▶ **Task description**
Quote the forum thread on cold air intake mileage word for word, starting at "enj, I installed" and ending at "yet to confirm.".

▶ **Source extract**

# improved MPG from CAI????



## enjracing (Jun 7, 2006)

has anyone seen an improvement in gas mileage with a CAI. only a CAI and no other mods, so i can see if that mod alone helps out with it. thanks.


----------



## raven1124 (Sep 23, 2005)

I did notice a little better mpg with my CAI. Also, I noticed some with my exhaust and tune.


----------



## Russ2005 (Nov 24, 2005)

enj, I installed my Lingenfelter last week. I seem to be getting may 0.3 or 0.4 more per gallon but can't confirm that yet. The car seems to have more RWHP, but I have not dyno'ed it yet to confirm. 

BTW, what professional road racing series did you run in?


----------



## enjracing (Jun 7, 2006)

check out my web site to see................ www.enjracing.com


----------



## Russ2005 (Nov 24, 2005)

Emerson, Thanks for sharing. Nice site and credentials. Good luck with your racing. I've been involved with Johnny Miller for years doing his web site as well as team and PR duties. He will be running his forth NASCAR Nextel Cup race at Infineon Raceway this weekend. Here is a link to the web site I maintain for him: http://www.milleracing.com


----------



## enjracing (Jun 7, 2006)

[Dataset records]
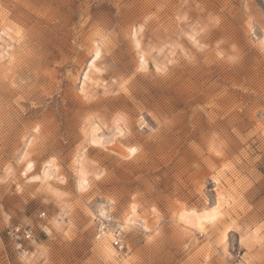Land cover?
<instances>
[{"label":"rangeland","instance_id":"rangeland-1","mask_svg":"<svg viewBox=\"0 0 264 264\" xmlns=\"http://www.w3.org/2000/svg\"><path fill=\"white\" fill-rule=\"evenodd\" d=\"M230 262L264 264V0H0V264Z\"/></svg>","mask_w":264,"mask_h":264},{"label":"snow or ice","instance_id":"snow-or-ice-1","mask_svg":"<svg viewBox=\"0 0 264 264\" xmlns=\"http://www.w3.org/2000/svg\"><path fill=\"white\" fill-rule=\"evenodd\" d=\"M140 47H141L140 44L137 43L136 44V48L137 49H140ZM99 55H100L99 52H97L95 54V57L92 60L93 63H95V60L99 58ZM143 65H144V61H143V58H141V61H140V70H143ZM157 71L159 72L160 69L158 68ZM85 79H87V77H85ZM120 120H121V118L118 117L117 120H116V124L117 125L120 123ZM38 130L39 129H37V131ZM133 131H135V128H133ZM97 132H98V129H93V135H92V140H91V144H92L93 148L101 147V145L98 144L97 139H96V133ZM115 132L120 137H123L125 135V133L123 131H121L119 127H116L115 128ZM113 139H115V137H113ZM136 152H137V148H135V147L129 148V153L131 155H134ZM217 155H219V153H217ZM51 163H54V161H51V162L45 164V168L47 169L50 166ZM32 169H33V164L32 163H28L27 164V171L25 172V176H27L28 175V172H31ZM44 175H45V177H47V171H45ZM66 175H67L68 179L66 180L64 178H61V183L67 184V183H69L73 179L72 174L70 172H67L66 171ZM81 175H82V173H81ZM34 179L39 180L40 177L39 176H35ZM99 179H100V176H97V180H99ZM86 187H87V181L82 179L79 182V190L80 191H83ZM64 191L67 192V189H65ZM132 211L133 212L136 211L135 205L132 206ZM154 211H155V209H154ZM221 211H222V209H220L219 204H217L215 207H212L211 208V211L210 212L203 213V216H205V217H212L214 219L215 216L217 214H219ZM193 215H195V213H193ZM200 230H201V232L204 231L203 228H201ZM145 231H148V229L146 228ZM240 243H241V246L243 247L244 246V240H241ZM109 251H111V250H109ZM230 264H234V262H230Z\"/></svg>","mask_w":264,"mask_h":264},{"label":"bare ground","instance_id":"bare-ground-1","mask_svg":"<svg viewBox=\"0 0 264 264\" xmlns=\"http://www.w3.org/2000/svg\"><path fill=\"white\" fill-rule=\"evenodd\" d=\"M97 52H99V54H100V51H99V49L98 48H95L94 49V57H95V54L97 53ZM99 57H100V55H99ZM142 58V57H141ZM96 61H97V59H96ZM92 65V64H91ZM94 65V64H93ZM92 65V66H93ZM94 67V66H93ZM101 70V69H100ZM89 72V71H88ZM90 81V80H89ZM92 127H94V126H92ZM97 127V126H96ZM91 132H93L92 131V129H91ZM92 135V134H91ZM97 138V137H96ZM98 140H99V137H98ZM112 142H114V141H112ZM100 143V142H99ZM115 146V145H114ZM112 150V149H111ZM47 172H48V170H47ZM217 204H219V206H221V204H222V201H221V199H219V196H217V200H216V202H215V204L212 206V207H215ZM211 207V208H212ZM211 208H209L208 210H205V209H202V210H200V211H197V210H195V209H189V210H185V209H181L180 210V214H179V217H178V219H180V221H181V223L183 224V226H185V227H187V228H192L193 230L194 229H200V227L202 226V224H203V222H208V221H212V220H214L216 217H217V215L215 216V218L213 219L212 217H205V216H203V213H205V212H210L211 211ZM131 214V216H133V218L132 217H130V218H132L131 220L129 219V217H128V219L127 218H125L126 220L124 221V224H128V223H134L137 219H139L140 221H142V224H143V228L144 229H148V231H151V230H154V229H152V225H154V224H150V221L151 220H148L147 218H144V217H141V216H137V214H135L136 213V211L135 212H133L132 211V208H131V212H130ZM193 213H195V215H193ZM136 215V216H135ZM129 216V215H128ZM177 220V219H176ZM179 223V222H178ZM180 225V224H179ZM181 226V225H180ZM185 230H187V229H185ZM191 231V230H190ZM186 235V234H185ZM190 235V234H189Z\"/></svg>","mask_w":264,"mask_h":264},{"label":"built area","instance_id":"built-area-1","mask_svg":"<svg viewBox=\"0 0 264 264\" xmlns=\"http://www.w3.org/2000/svg\"><path fill=\"white\" fill-rule=\"evenodd\" d=\"M33 228L31 226H15L10 227L5 231L6 236L15 244V250L20 255H26L27 249L22 246V242H28L33 238ZM104 234V226L100 227L97 238H100ZM114 246L119 249L122 248L121 240L118 239L114 242Z\"/></svg>","mask_w":264,"mask_h":264}]
</instances>
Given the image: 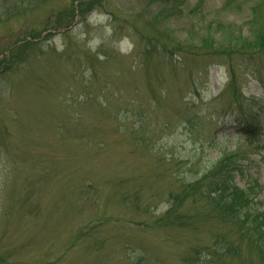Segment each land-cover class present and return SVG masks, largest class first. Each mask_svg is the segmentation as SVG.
<instances>
[{
	"label": "rangeland",
	"instance_id": "1",
	"mask_svg": "<svg viewBox=\"0 0 264 264\" xmlns=\"http://www.w3.org/2000/svg\"><path fill=\"white\" fill-rule=\"evenodd\" d=\"M73 1L0 0V16L4 4L16 15L0 23V264H138L136 235L145 246L162 244L136 230L148 217L130 205L137 188L123 193L132 179L177 178L158 168L156 150L171 160L195 149L209 159L242 152L248 160L237 181L252 183L250 204L263 212L264 149L235 135L233 120L264 118V51L250 62L215 41L239 31L254 36L264 0H95L87 25L50 30ZM48 31L51 40L43 39ZM25 39L42 40L44 53L3 72V57ZM233 70L237 98L226 90ZM167 104L175 133L155 138L153 151L140 147L130 129L142 116L162 125ZM214 132L220 143H212ZM147 193L140 189L142 206ZM175 243L156 250L164 264H179Z\"/></svg>",
	"mask_w": 264,
	"mask_h": 264
},
{
	"label": "trees",
	"instance_id": "2",
	"mask_svg": "<svg viewBox=\"0 0 264 264\" xmlns=\"http://www.w3.org/2000/svg\"><path fill=\"white\" fill-rule=\"evenodd\" d=\"M41 1L44 0H40V3ZM94 1L74 0L69 7L55 15L58 24L50 30L69 28L75 25L77 17L81 24L87 25L89 14L95 10L92 8ZM3 9L0 23L8 22L16 16H9L11 10L9 11L5 4ZM15 14L18 13L15 12ZM253 22V20L250 22L251 26ZM258 22L260 27L256 31L252 30L254 36H246L242 31L227 33L225 38L222 36L223 39L215 41L217 46L237 50L239 55L250 62L259 60L261 57L259 55L264 51V19L261 22L258 19ZM34 32L35 30L31 33ZM249 33L251 32L249 31ZM35 36L42 37L40 33H36ZM52 37L53 33L48 32L43 39L51 40ZM40 42L25 39L21 45L15 46L10 57H3L1 61L5 65L3 72L14 69L12 68L13 62L17 66L25 65L28 55H31V58L41 57L45 50ZM46 50L49 51V49ZM15 51L17 52L15 53ZM73 59L79 58L75 55ZM171 62L175 64L174 60ZM243 65L245 63L240 66L243 67ZM249 68L251 67L246 70ZM154 72L161 74L158 68ZM232 72L229 74L230 81L226 90L230 91L231 88L232 97L237 98L241 95L236 88L234 70ZM230 105L234 107L233 102ZM182 108L192 109L190 105ZM174 109V106L167 104V114L162 125L159 123L149 126V117H140L139 126L133 125L130 129L132 135L137 134L135 139L139 138L140 147L152 150L150 145H154L155 138L158 143L162 136L166 137L175 133L174 129H177L179 124H172L176 119L174 115L177 116ZM68 113L70 119L68 122L73 123L74 118L70 112ZM179 114L188 123L197 124L200 121L198 118L189 117L190 115L181 112ZM89 126L90 132H95L98 129L94 122H91ZM233 127H235V135L243 137L246 145L255 150L264 149V118H261V115L237 116L233 120ZM212 137L213 144L220 143L215 132ZM233 138L224 140L234 141ZM195 150L189 152L188 155H183L185 158H181V160L175 159L174 156H171L172 160L169 159L166 155L169 154L168 152L160 154V151L156 150L151 153L158 168H162L163 172L165 169L171 172L177 171V178L167 180L165 184L159 185L156 181L150 184L146 181L142 183L139 178L126 181L123 194L127 196L137 188L133 194L128 196L132 197L130 205L135 210L142 208L144 210L142 214L148 216L145 221H141L142 224H136V230L140 228L147 233V238L150 235L152 240H158L156 245L162 244L161 246H145L143 245L144 239H138L136 235L134 240L135 261H138V264H164L165 259L158 255L156 250H160L159 247L163 245H173L179 233L182 238L175 243L174 251L176 253H173L179 260V264H264V211L256 210L255 206L250 204L249 194L252 183L247 182L246 186L241 187L237 181V175L242 174L244 169L242 162H247L248 158H242V152L233 149L229 151V149L220 152L219 158L209 159L203 154L200 156ZM206 162L208 164L204 170L201 166H204ZM124 182L125 179L112 180V184L115 185ZM144 186L148 188L150 193L147 194L151 199H145L148 204L142 206L143 198L139 196V192ZM167 186V190L162 189ZM163 204L165 207L162 206ZM254 255L257 256L260 263L253 259Z\"/></svg>",
	"mask_w": 264,
	"mask_h": 264
}]
</instances>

▶ **Reply to the exercise**
enj, I installed my Lingenfelter last week. I seem to be getting may 0.3 or 0.4 more per gallon but can't confirm that yet. The car seems to have more RWHP, but I have not dyno'ed it yet to confirm.